[Opening TASK DATA section]

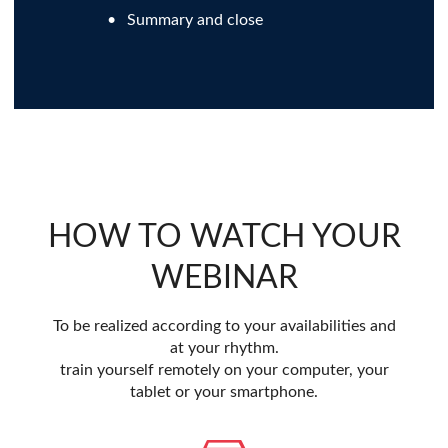
Summary and close
HOW TO WATCH YOUR
WEBINAR
To be realized according to your availabilities and
at your rhythm.
train yourself remotely on your computer, your
tablet or your smartphone.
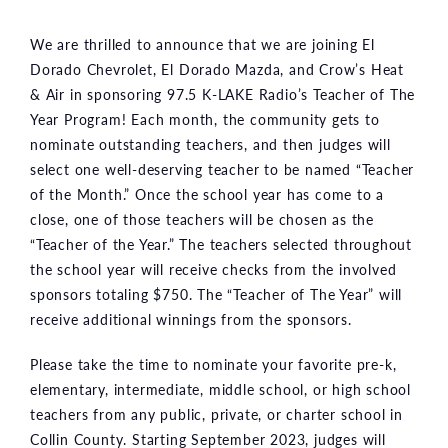
We are thrilled to announce that we are joining El
Dorado Chevrolet, El Dorado Mazda, and Crow’s Heat
& Air in sponsoring 97.5 K-LAKE Radio’s Teacher of The
Year Program! Each month, the community gets to
nominate outstanding teachers, and then judges will
select one well-deserving teacher to be named “Teacher
of the Month.” Once the school year has come to a
close, one of those teachers will be chosen as the
“Teacher of the Year.” The teachers selected throughout
the school year will receive checks from the involved
sponsors totaling $750. The “Teacher of The Year” will
receive additional winnings from the sponsors.
Please take the time to nominate your favorite pre-k,
elementary, intermediate, middle school, or high school
teachers from any public, private, or charter school in
Collin County. Starting September 2023, judges will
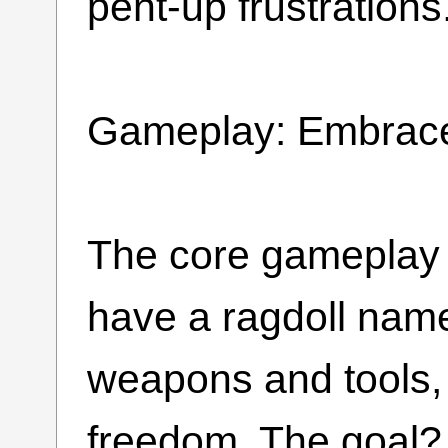
pent-up frustrations
Gameplay: Embrace
The core gameplay i
have a ragdoll name
weapons and tools, 
freedom. The goal? 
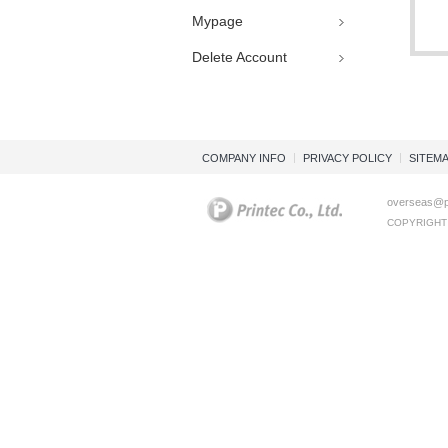
Mypage
Delete Account
COMPANY INFO
PRIVACY POLICY
SITEM
overseas@pr
COPYRIGHT (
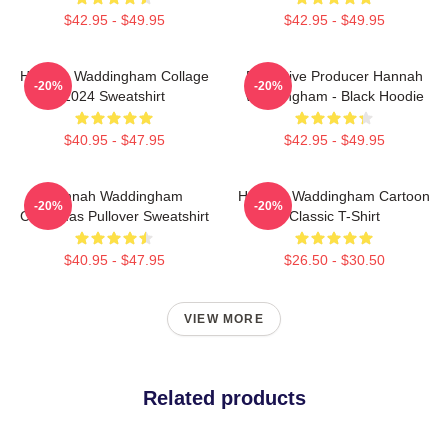
$42.95 - $49.95
$42.95 - $49.95
Hannah Waddingham Collage
Executive Producer Hannah
-20%
-20%
2024 Sweatshirt
Waddingham - Black Hoodie
$40.95 - $47.95
$42.95 - $49.95
Hannah Waddingham
Hannah Waddingham Cartoon
-20%
-20%
Christmas Pullover Sweatshirt
Classic T-Shirt
$40.95 - $47.95
$26.50 - $30.50
VIEW MORE
Related products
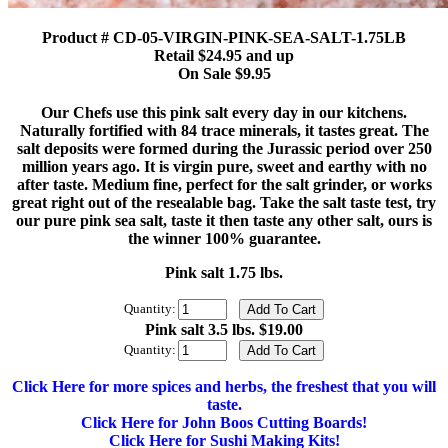
Product # CD-05-VIRGIN-PINK-SEA-SALT-1.75LB
Retail $24.95 and up
On Sale $9.95
Our Chefs use this pink salt every day in our kitchens.
Naturally fortified with 84 trace minerals, it tastes great. The
salt deposits were formed during the Jurassic period over 250
million years ago. It is virgin pure, sweet and earthy with no
after taste. Medium fine, perfect for the salt grinder, or works
great right out of the resealable bag. Take the salt taste test, try
our pure pink sea salt, taste it then taste any other salt, ours is
the winner 100% guarantee.
Pink salt 1.75 lbs.
Quantity:
Pink salt 3.5 lbs. $19.00
Quantity:
Click Here for more spices and herbs, the freshest that you will
taste.
Click Here for John Boos Cutting Boards!
Click Here for Sushi Making Kits!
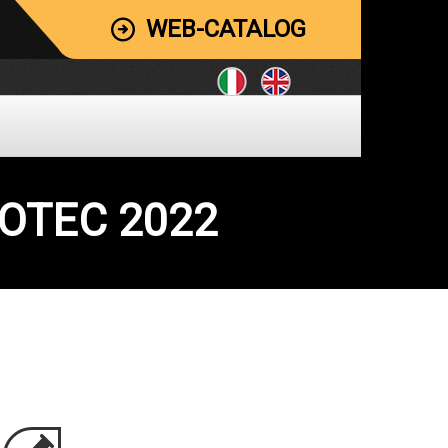
WEB-CATALOG
MOTEC 2022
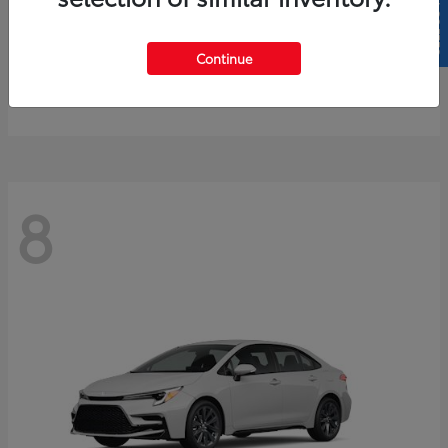
SELL US YOUR CAR
4Runner
2026 Toyota
Continue
Starting at
$61,883
Disclosure
8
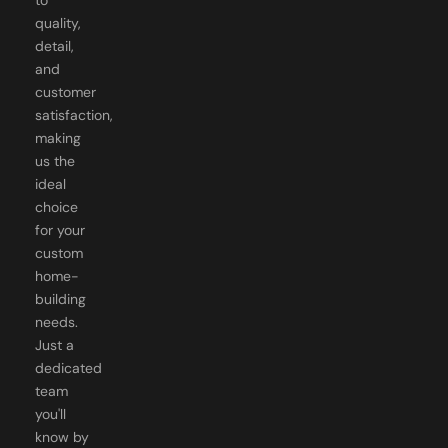
quality,
detail,
and
customer
satisfaction,
making
us the
ideal
choice
for your
custom
home-
building
needs.
Just a
dedicated
team
you'll
know by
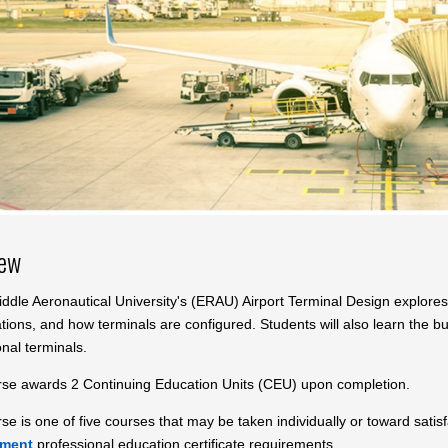
iew
dle Aeronautical University's (ERAU) Airport Terminal Design explores 
ations, and how terminals are configured. Students will also learn the 
onal terminals.
rse awards 2 Continuing Education Units (CEU) upon completion.
se is one of five courses that may be taken individually or toward sati
pment
professional education certificate requirements.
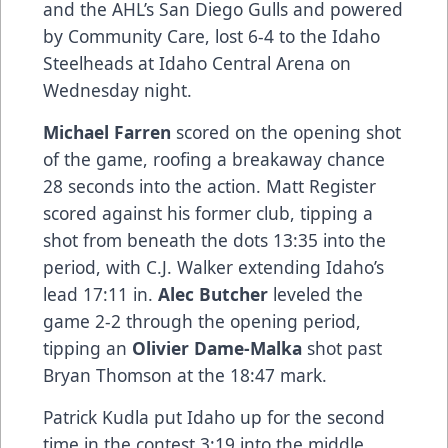
and the AHL’s San Diego Gulls and powered
by Community Care, lost 6-4 to the Idaho
Steelheads at Idaho Central Arena on
Wednesday night.
Michael Farren
scored on the opening shot
of the game, roofing a breakaway chance
28 seconds into the action. Matt Register
scored against his former club, tipping a
shot from beneath the dots 13:35 into the
period, with C.J. Walker extending Idaho’s
lead 17:11 in.
Alec Butcher
leveled the
game 2-2 through the opening period,
tipping an
Olivier Dame-Malka
shot past
Bryan Thomson at the 18:47 mark.
Patrick Kudla put Idaho up for the second
time in the contest 3:19 into the middle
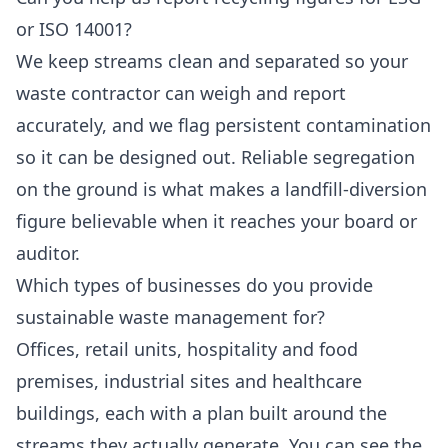
or ISO 14001?
We keep streams clean and separated so your
waste contractor can weigh and report
accurately, and we flag persistent contamination
so it can be designed out. Reliable segregation
on the ground is what makes a landfill-diversion
figure believable when it reaches your board or
auditor.
Which types of businesses do you provide
sustainable waste management for?
Offices, retail units, hospitality and food
premises, industrial sites and healthcare
buildings, each with a plan built around the
streams they actually generate. You can see the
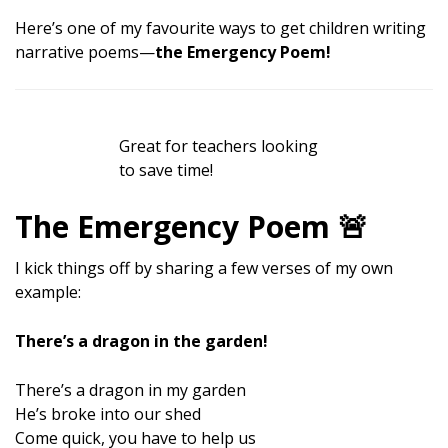
Here’s one of my favourite ways to get children writing
narrative poems—
the Emergency Poem!
Great for teachers looking
to save time!
The Emergency Poem 🚨
I kick things off by sharing a few verses of my own
example:
There’s a dragon in the garden!
There’s a dragon in my garden
He’s broke into our shed
Come quick, you have to help us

[Closing TASK DATA section]

◆ **WHAT IS NEEDED**
Copy every line of text from all the entries above, word for word, and leave out the pictures.

◆ **TASK SOLUTION**
Summary and close
HOW TO WATCH YOUR
WEBINAR
To be realized according to your availabilities and
at your rhythm.
train yourself remotely on your computer, your
tablet or your smartphone.
We are thrilled to announce that we are joining El
Dorado Chevrolet, El Dorado Mazda, and Crow’s Heat
& Air in sponsoring 97.5 K-LAKE Radio’s Teacher of The
Year Program! Each month, the community gets to
nominate outstanding teachers, and then judges will
select one well-deserving teacher to be named “Teacher
of the Month.” Once the school year has come to a
close, one of those teachers will be chosen as the
“Teacher of the Year.” The teachers selected throughout
the school year will receive checks from the involved
sponsors totaling $750. The “Teacher of The Year” will
receive additional winnings from the sponsors.
Please take the time to nominate your favorite pre-k,
elementary, intermediate, middle school, or high school
teachers from any public, private, or charter school in
Collin County. Starting September 2023, judges will
pent-up frustrations
Gameplay: Embrace
The core gameplay i
have a ragdoll name
weapons and tools, 
freedom. The goal? 
Mypage
Delete Account
COMPANY INFO
PRIVACY POLICY
SITEM
overseas@pr
COPYRIGHT (
$42.95 - $49.95
$42.95 - $49.95
Hannah Waddingham Collage
Executive Producer Hannah
-20%
-20%
2024 Sweatshirt
Waddingham - Black Hoodie
$40.95 - $47.95
$42.95 - $49.95
Hannah Waddingham
Hannah Waddingham Cartoon
-20%
-20%
Christmas Pullover Sweatshirt
Classic T-Shirt
$40.95 - $47.95
$26.50 - $30.50
VIEW MORE
Related products
Product # CD-05-VIRGIN-PINK-SEA-SALT-1.75LB
Retail $24.95 and up
On Sale $9.95
Our Chefs use this pink salt every day in our kitchens.
Naturally fortified with 84 trace minerals, it tastes great. The
salt deposits were formed during the Jurassic period over 250
million years ago. It is virgin pure, sweet and earthy with no
after taste. Medium fine, perfect for the salt grinder, or works
great right out of the resealable bag. Take the salt taste test, try
our pure pink sea salt, taste it then taste any other salt, ours is
the winner 100% guarantee.
Pink salt 1.75 lbs.
Quantity:
Pink salt 3.5 lbs. $19.00
Quantity:
Click Here for more spices and herbs, the freshest that you will
taste.
Click Here for John Boos Cutting Boards!
Click Here for Sushi Making Kits!
WEB-CATALOG
MOTEC 2022
SELL US YOUR CAR
4Runner
2026 Toyota
Continue
Starting at
$61,883
Disclosure
8
quality,
detail,
and
customer
satisfaction,
making
us the
ideal
choice
for your
custom
home-
building
needs.
Just a
dedicated
team
you'll
know by
iew
dle Aeronautical University's (ERAU) Airport Terminal Design explores 
ations, and how terminals are configured. Students will also learn the 
onal terminals.
rse awards 2 Continuing Education Units (CEU) upon completion.
se is one of five courses that may be taken individually or toward sati
pment
professional education certificate requirements.
and the AHL’s San Diego Gulls and powered
by Community Care, lost 6-4 to the Idaho
Steelheads at Idaho Central Arena on
Wednesday night.
Michael Farren
scored on the opening shot
of the game, roofing a breakaway chance
28 seconds into the action. Matt Register
scored against his former club, tipping a
shot from beneath the dots 13:35 into the
period, with C.J. Walker extending Idaho’s
lead 17:11 in.
Alec Butcher
leveled the
game 2-2 through the opening period,
tipping an
Olivier Dame-Malka
shot past
Bryan Thomson at the 18:47 mark.
Patrick Kudla put Idaho up for the second
time in the contest 3:19 into the middle
or ISO 14001?
We keep streams clean and separated so your
waste contractor can weigh and report
accurately, and we flag persistent contamination
so it can be designed out. Reliable segregation
on the ground is what makes a landfill-diversion
figure believable when it reaches your board or
auditor.
Which types of businesses do you provide
sustainable waste management for?
Offices, retail units, hospitality and food
premises, industrial sites and healthcare
buildings, each with a plan built around the
streams they actually generate. You can see the
Here’s one of my favourite ways to get children writing
narrative poems—
the Emergency Poem!
Great for teachers looking
to save time!
The Emergency Poem 🚨
I kick things off by sharing a few verses of my own
example:
There’s a dragon in the garden!
There’s a dragon in my garden
He’s broke into our shed
Come quick, you have to help us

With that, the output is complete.